For the best model(s), you should then go on to visualize the fit relative to the data (and report model results in the text).

To visualize the admissions data and mean fits from models 2 and 3 (which have
approximately equal AIC weight), we can use `ggplot2`

and `augment`

from broom
(which adds model predictions and statistics to the data).

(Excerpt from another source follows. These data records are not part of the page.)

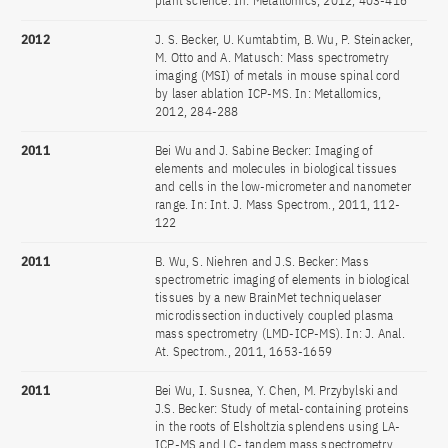
plant science. In: Metallomics, 2012, 403-416
2012
J. S. Becker, U. Kumtabtim, B. Wu, P. Steinacker,
M. Otto and A. Matusch: Mass spectrometry
imaging (MSI) of metals in mouse spinal cord
by laser ablation ICP-MS. In: Metallomics,
2012, 284-288
2011
Bei Wu and J. Sabine Becker: Imaging of
elements and molecules in biological tissues
and cells in the low-micrometer and nanometer
range. In: Int. J. Mass Spectrom., 2011, 112-
122
2011
B. Wu, S. Niehren and J.S. Becker: Mass
spectrometric imaging of elements in biological
tissues by a new BrainMet techniquelaser
microdissection inductively coupled plasma
mass spectrometry (LMD-ICP-MS). In: J. Anal.
At. Spectrom., 2011, 1653-1659
2011
Bei Wu, I. Susnea, Y. Chen, M. Przybylski and
J.S. Becker: Study of metal-containing proteins
in the roots of Elsholtzia splendens using LA-
ICP-MS and LC- tandem mass spectrometry.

To provide model-averaged predictions is a bit more work:

```
m3.pred <- broom::augment(m3)
m2.pred <- broom::augment(m2)
m2.weight <- reported.table[2, "weight"]
m3.weight <- reported.table[3, "weight"]
mavg.pred <- m2.weight$weight * m2.pred[ , -(1:2)] + m3.weight$weight * m3.pred[ , -(1:3)]
mavg.pred <- cbind(m3.pred[1:3], mavg.pred)
library(ggplot2)
ggplot(d) +
geom_point(aes(Dept, Admitted / (Admitted + Rejected), color=Gender,
size=Admitted + Rejected),
position = position_dodge(width = 0.5)) +
geom_pointrange(aes(Dept, plogis(.fitted),
ymin = plogis(.fitted - 2 * .se.fit),
ymax = plogis(.fitted + 2 * .se.fit),
shape=Gender),
position=position_dodge(width = 0.5), data =mavg.pred, alpha=0.4) +
theme_minimal() + scale_color_manual(values=c("blue", "orange"))
```

Admissions (colored dots, size indicates total applicants) versus department
from UCB Admissions data (included in `R`

), and averaged predictions (means \(\pm\) 2 SE)
from model 2 (department only) and model 3 (department and gender), with
averaging by AIC weight.

#### Simpson’s paradox

Comparing model 3 with model 1 illustrates Simpson’s paradox. Without accounting for department, the apparent effect of female gender on admission is negative (female odds relative to male 0.543, \(p \approx 0\)), whereas after accounting for department, the (within-department) effect is positive (but weak: female odds relative to male 1.105, \(p \approx\) 0.22).